In general, I think that optimism has served me well. I've traveled in places that made my parents anxious (places where I learned to see the world from different perspectives), taught students with a reputation for being tough (I loved them), divorced my wealthy husband and married my teacher-from-a-small-West-Texas-town wife (who is fabulous, as you know if you know her or read this blog).
After brain surgery for my first tumor and radiation for the second, I started writing this blog and then came to graduate school at the University of Washington for a Masters in Social Work with a goal of becoming a therapist for people with life-changing health conditions. My oncologist/neurologist warned me that, with my disabilities, I would not be successful in school and would not get a job. I was pissed that he would rain on my stubborn optimism, and I went to school anyway. I'm starting year four of five in school, and it's going well.
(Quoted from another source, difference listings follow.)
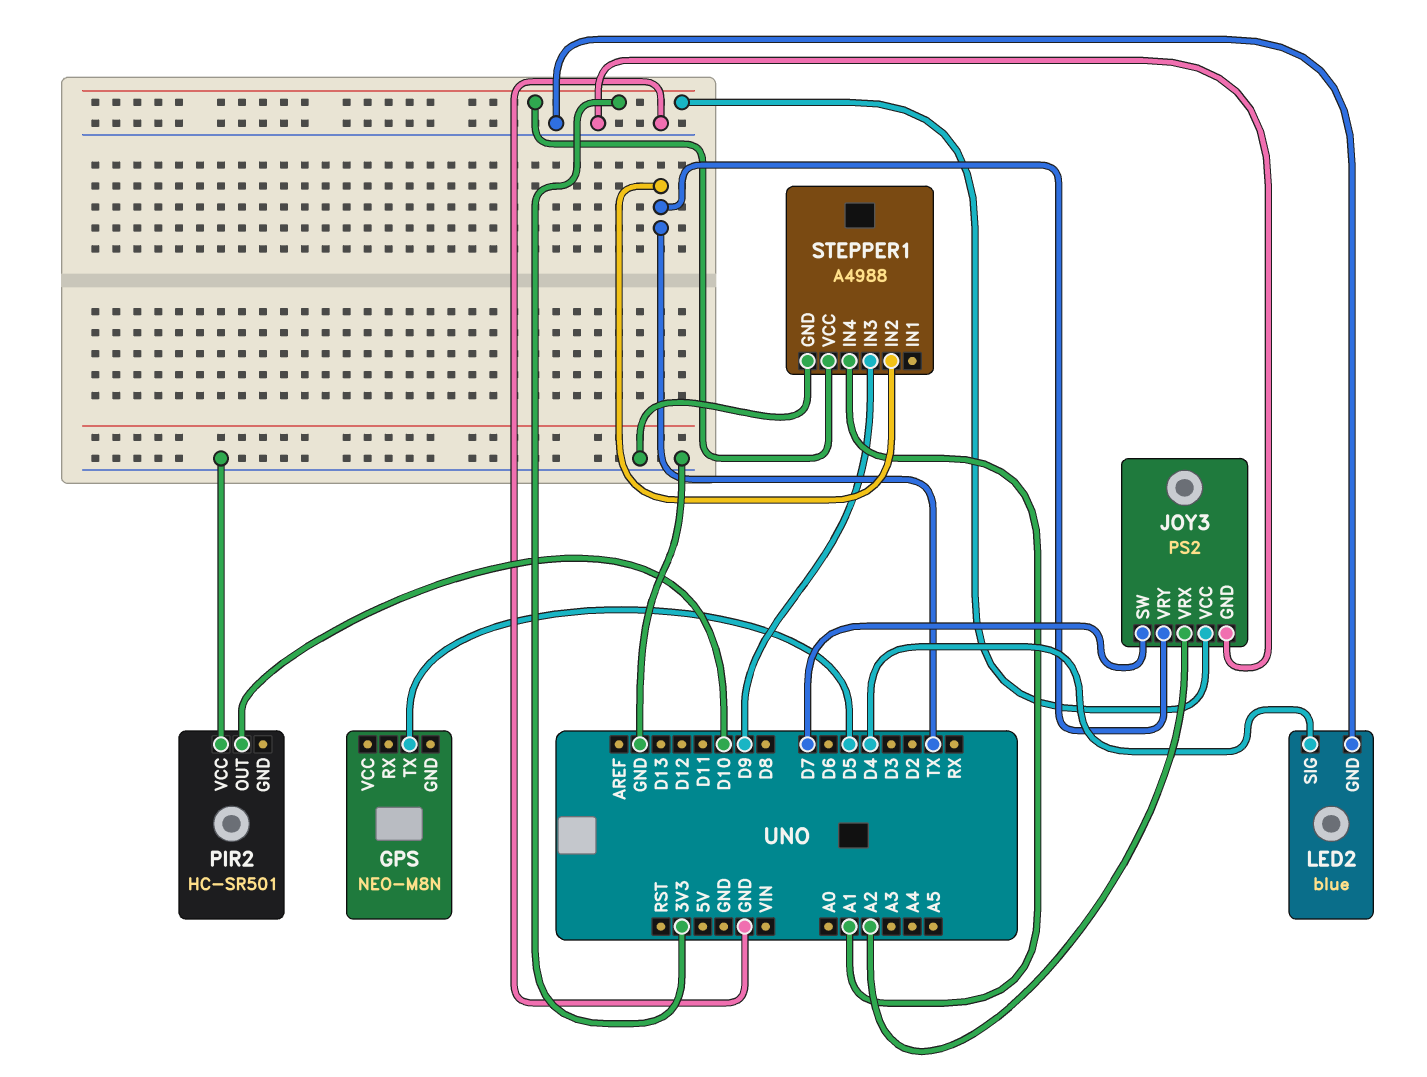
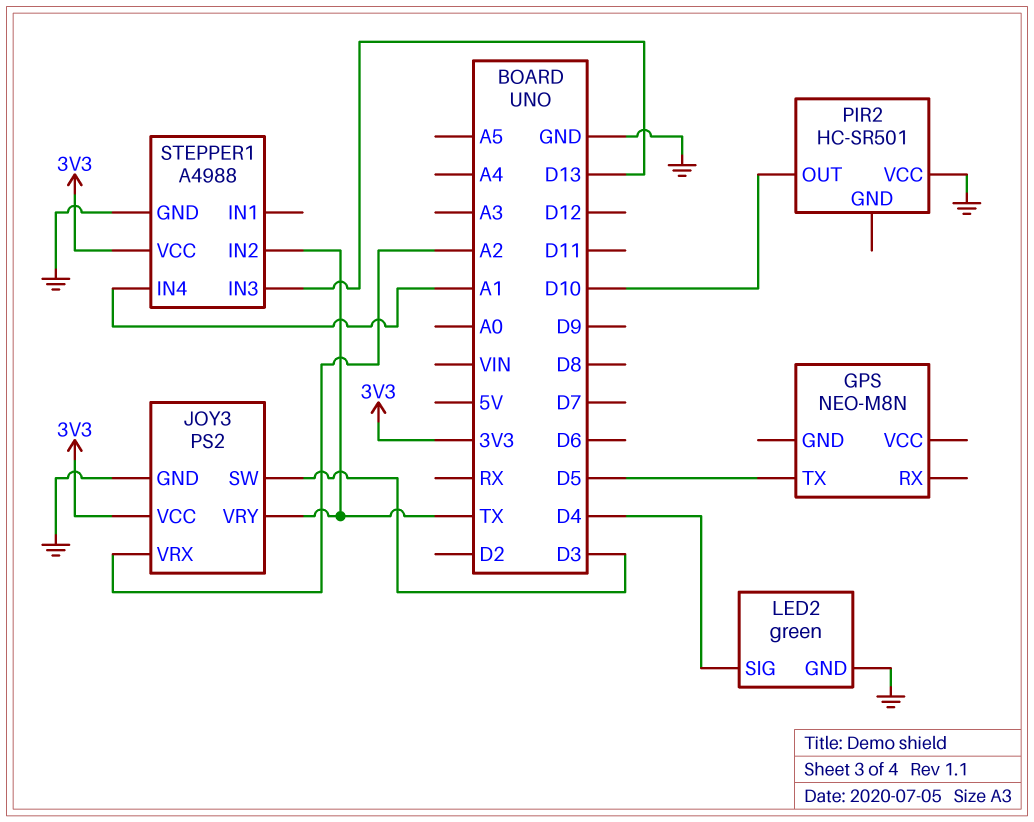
JOY3 pin SW: D7 -> D3
LED2: blue -> green
STEPPER1 pin IN3: D9 -> D13

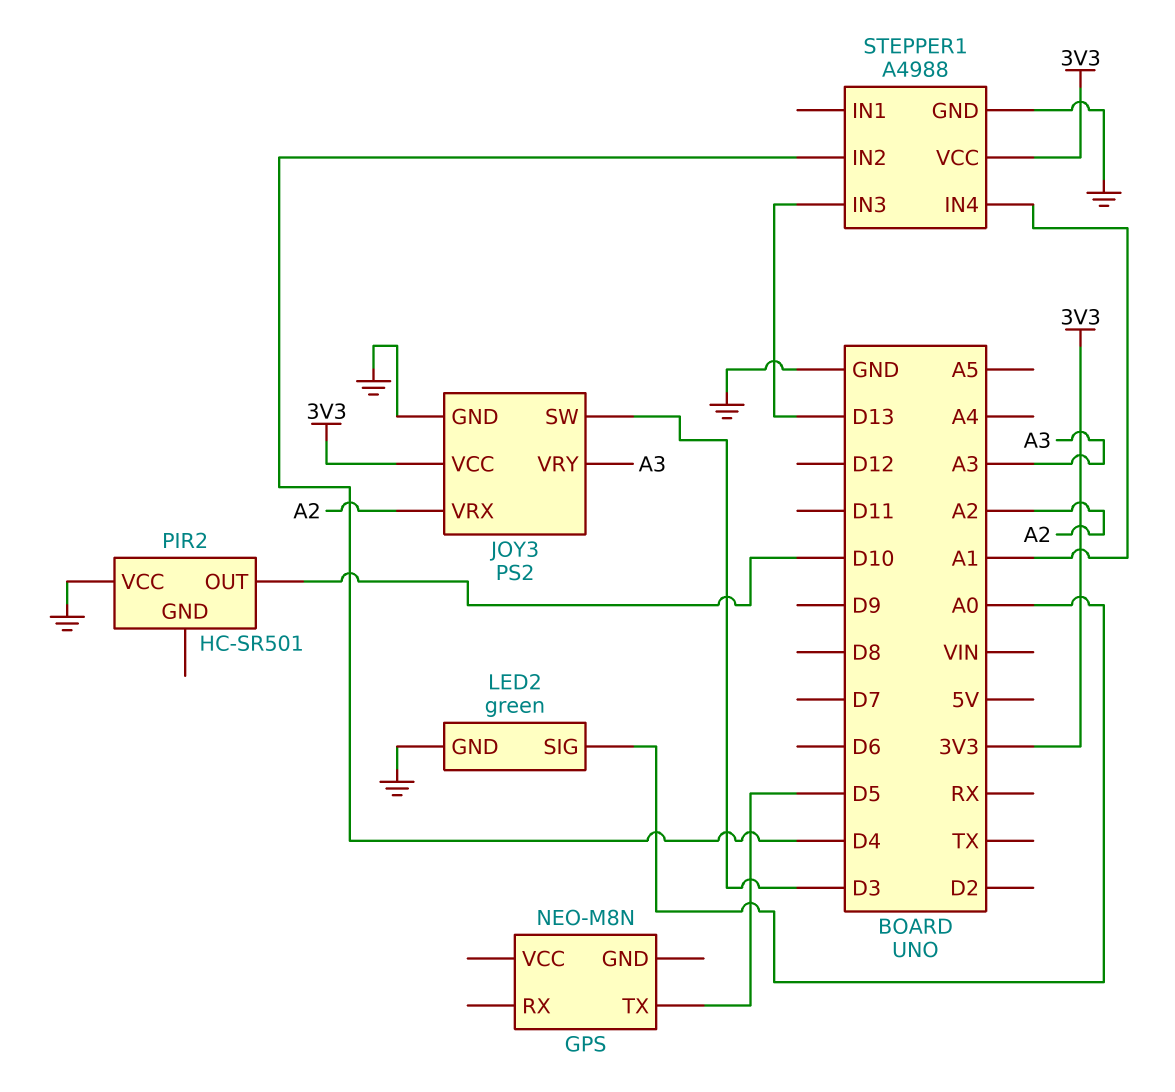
JOY3 pin VRY: TX -> A3
LED2 pin SIG: D4 -> A0
STEPPER1 pin IN2: TX -> D4

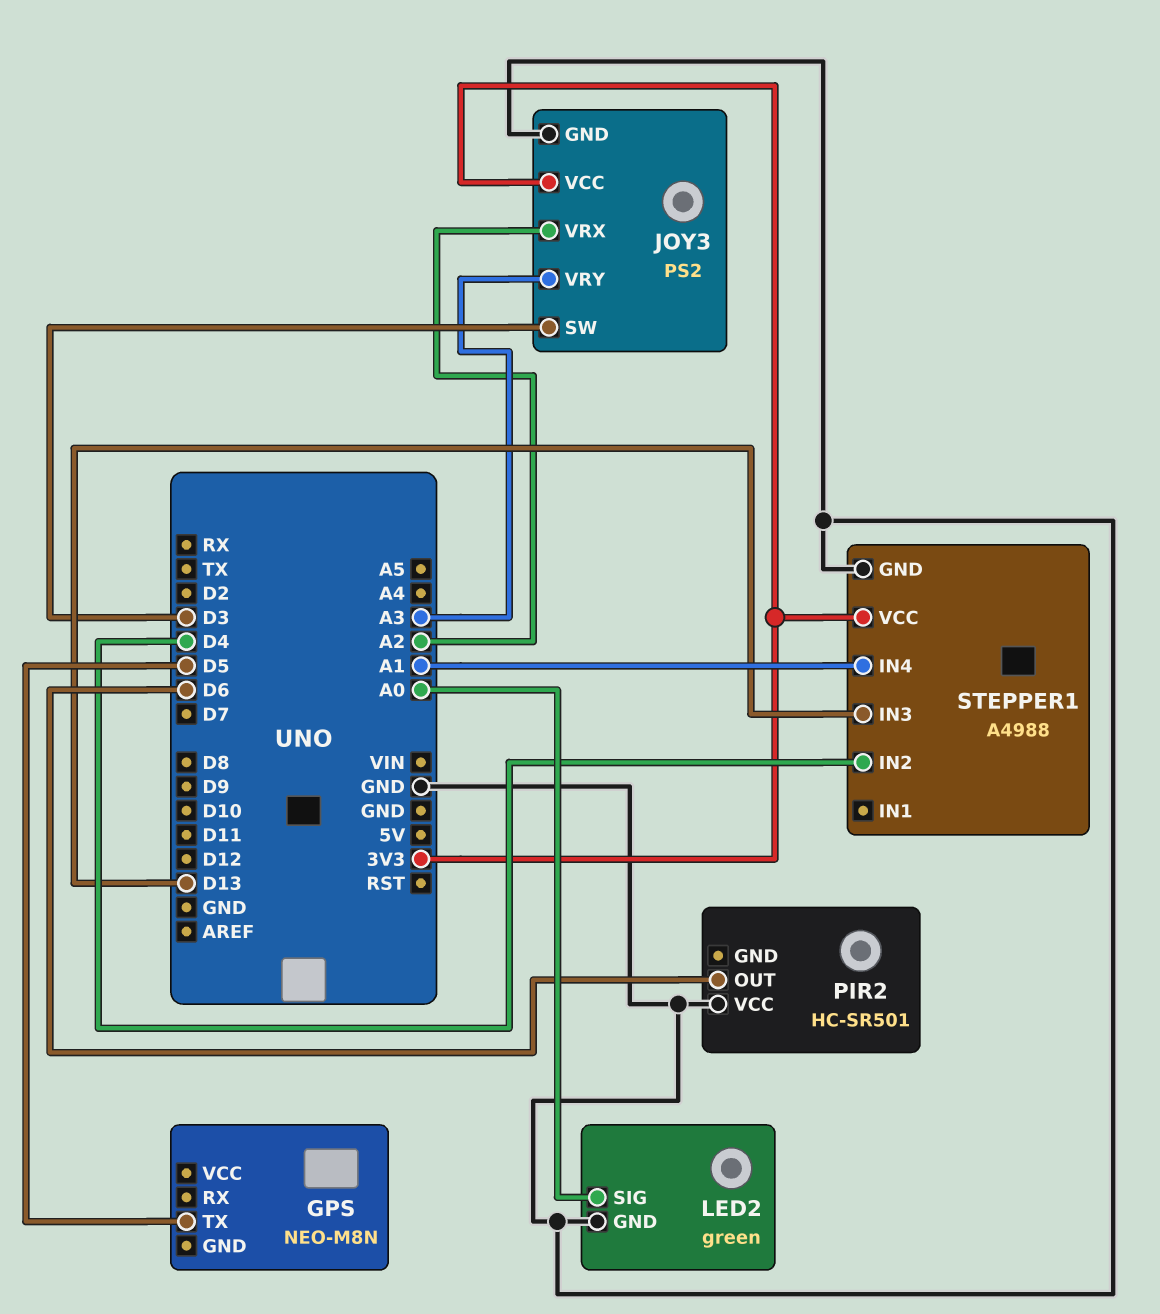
PIR2 pin OUT: D10 -> D6

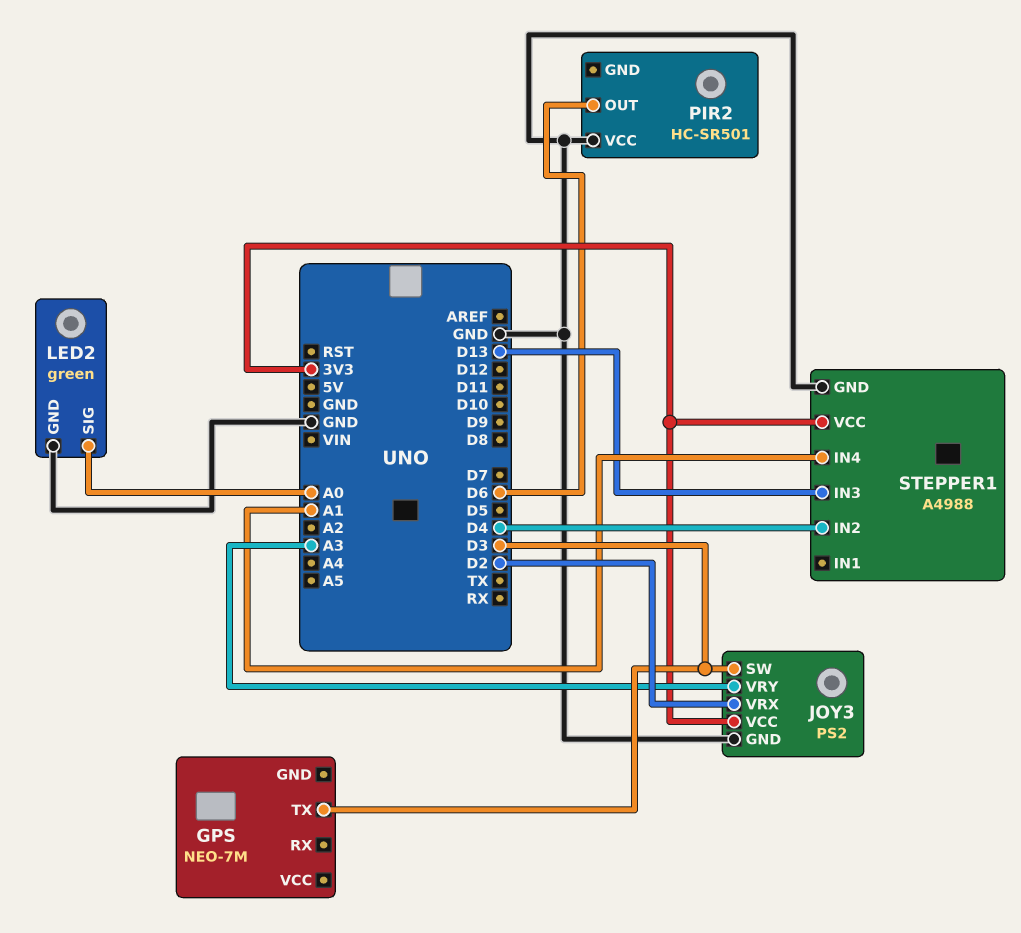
GPS: NEO-M8N -> NEO-7M
GPS pin TX: D5 -> D3
JOY3 pin VRX: A2 -> D2

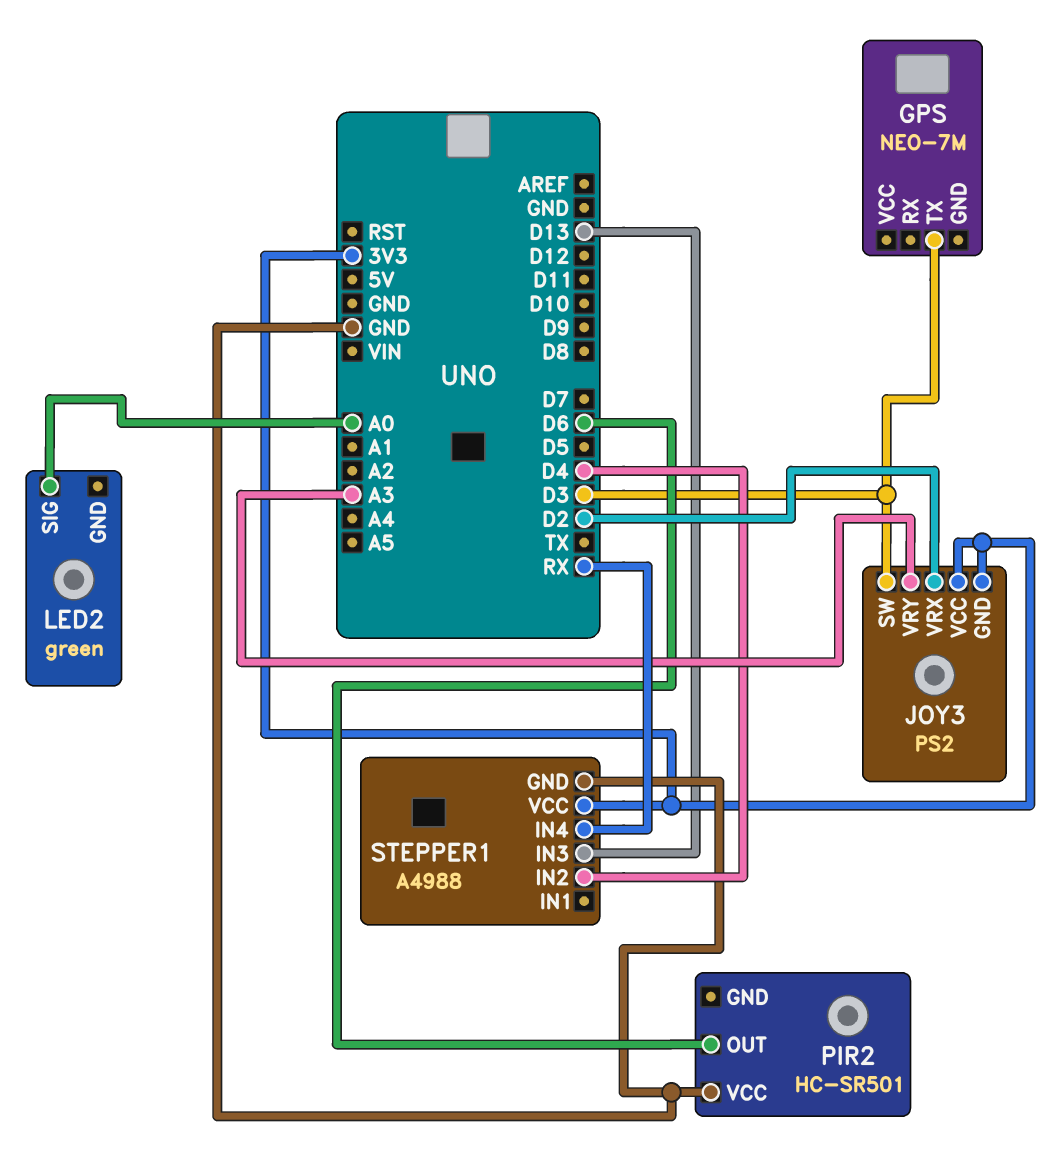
JOY3 pin GND: GND -> 3V3
LED2 pin GND: GND -> none
STEPPER1 pin IN4: A1 -> RX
At least mostly it is. Classes have been generally interesting, and assessments have mostly been written assignments, a strength that a rigorous undergraduate program years ago prepared me for, so I've done well. I'm also writing this blog and working on a couple of memoirs (I have a lot to say about my life), and I've been working to encourage the UW School of Social Work to include disability content in its required courses. (It's amazing, but there's basically nothing there now. I've certainly learned more from the project than anyone else has so far, though I hope future students will learn more.)
This quarter, I started my second practicum (internship), which is harder than school is for me. I'm working two afternoons a week at an assisted living facility, and I love the residents, but find that functioning as a worker with disabilities in an ableist world is harder than I had expected. I remember my oncologist/radiologist's prediction, and my stubborn optimism wilts a bit.
While the other workers whiz around, I move slowly and get less done that others do. I can't hold heavy doors or lift boxes. Elders respond more differently to poetry than the teenagers with whom I worked than I had expected. Some of them seem confused to see me there with my crossed eyes and cane for balance and to learn that I don't live there. (The idea doesn't stick, so sometimes the same person will ask me multiple times, "Do you live here?") I don't remember details as well as I'd like to, and I get more frustrated with myself than is helpful.
My confidence is wavering, and today as Ann and I ate lunch together, I wondered aloud whether this whole MSW idea had been a silly one. However, Ann's more stubbornly optimistic than I am, and she reminded me of all the positive things that I have already experienced. I'll bounce back, but for now I'm wondering where all of this will lead, and if I might have taken a better route.
A better route to where? Good question. I'm glad you asked it. Maybe to a role of service or to some sort of work where I can help others with similar struggles. Or maybe the destination really isn't the point. May the point is the route, the journey, as the cliche claims.
The idea that the journey itself is the point is lesson I keep learning and re-learning (which of course means I'm not learning it at all, but have intimations of this wisdom.)
Fortunately, I just have two more classes and one more paper this summer quarter. My practicum will continue through the break, but I should have more time to sit and look around the path that I'm taking, rather than trying to focus on what I can't see in the distance.